Hill uses the title "Major-Chevalier", which he acquired from the Polish order of St Stanislaus, and his wife Carole, a nurse, uses the title of Dame from the same source.

Next month, Major Hill is due to sail to America to become the first British veteran to be treated in a programme sponsored by the Royal British Legion and other military charities.

Dame Carole is a member of the NGVFA executive committee, although she did not serve in the Gulf. Neither did her daughter Debbie and Ian's brother David, who are also on the committee, which meets at the Hills' family home.

In recent weeks, the committee has fired its vice-chairman and treasurer following votes of no-confidence. Several regional helpers have also been dispensed with and a succession of regional co-ordinators have resigned in protest.

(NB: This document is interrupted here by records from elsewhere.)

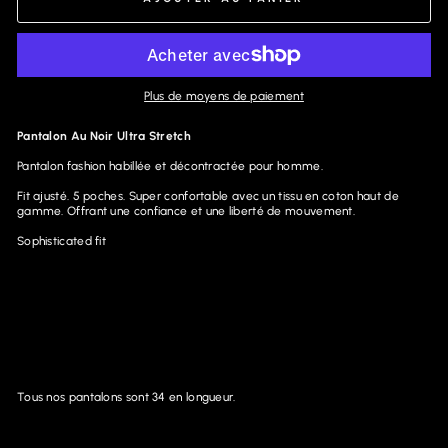
Plus de moyens de paiement
Pantalon Au Noir Ultra Stretch
Pantalon fashion habillée et décontractée pour homme.
Fit ajusté. 5 poches. Super confortable avec un tissu en coton haut de
gamme. Offrant une confiance et une liberté de mouvement.
Sophisticated fit
Tous nos pantalons sont 34 en longueur.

Ben Gunn, the sacked treasurer, said: "They said I was not doing my job as treasurer. The problem was that I was and they didn't like it." And Andy Hagan was sacked as NGVFA vice-chairman after speaking out in support of Mr Gunn. He said: "It's incredible. It has turned into a family circus. I was vice-chairman and supposedly number two but I was kept in the dark."

Both men now expect to be sacked from the NGVFA Benevolent Association, the charitable arm of the organisation. Phil Sherwood, 37, a regional co-ordinator, said he felt "disgusted" by the sackings. "They were two people that I felt I could trust," he said.

In the other camp, Tony Flint, an NGVFA committee member who supported Gunn's sacking, said the treasurer was over-zealous. "He was querying stuff that there was no need to query."

Major Hill, who said he was not interested in politics, only helping the veterans, accused Mr Gunn of being involved in a "power-struggle" to move the association from its Manchester base to his home of Nottingham. Another source of discontent is the relationship between the NGVFA and the Newcastle-based Gulf Veterans' Association (GVA), which was set up a year earlier in 1993.

In recent weeks nearly 400 GVA members have received letters at home from Eddie Blench, a former GVA chairman who is now a member of the NGVFA, asking them to swap allegiance.

Larry Cammock, 58, the treasurer of the GVA, said: "I am extremely disappointed by it. At the end of the day we are all after the same cause; to find out what's wrong with our lads and how to treat it." He admitted that the GVA had problems in staffing its office.

This week, Carole Hill said the GVA no longer existed and that she was seeking to have its helpline diverted to the NGVFA. "We have taken over the GVA completely now," she said. In fact, the GVA is still running albeit without a chairman.

Some 1,200 Gulf war veterans are pursuing legal cases against the MoD seeking compensation for the illnesses they suffered after returning from the conflict.

Soldiers were left exhausted and depressed, often with breathing difficulties, bowel and liver problems. Scores have committed suicide and some claim to have had babies born with physical abnormalities.

Lawyers acting for the veterans say their illnesses were caused by a combination of the chemicals they were exposed to in the form of pesticides, tablets and innoculations against chemical warfare, and leakage from Iraqi chemical weapons dumps. Further problems were caused by the stress of fighting.

Richie Turnbull, who resigned as a NGVFA regional co-ordinator because of the in-fighting but still works with vets in North Wales and Merseyside, said the feuding was down to Gulf War illness itself.

"People are losing their homes, they are losing their jobs and they are trying to get their war pensions," he said. "The pressure is showing in their relationships both personal and professional."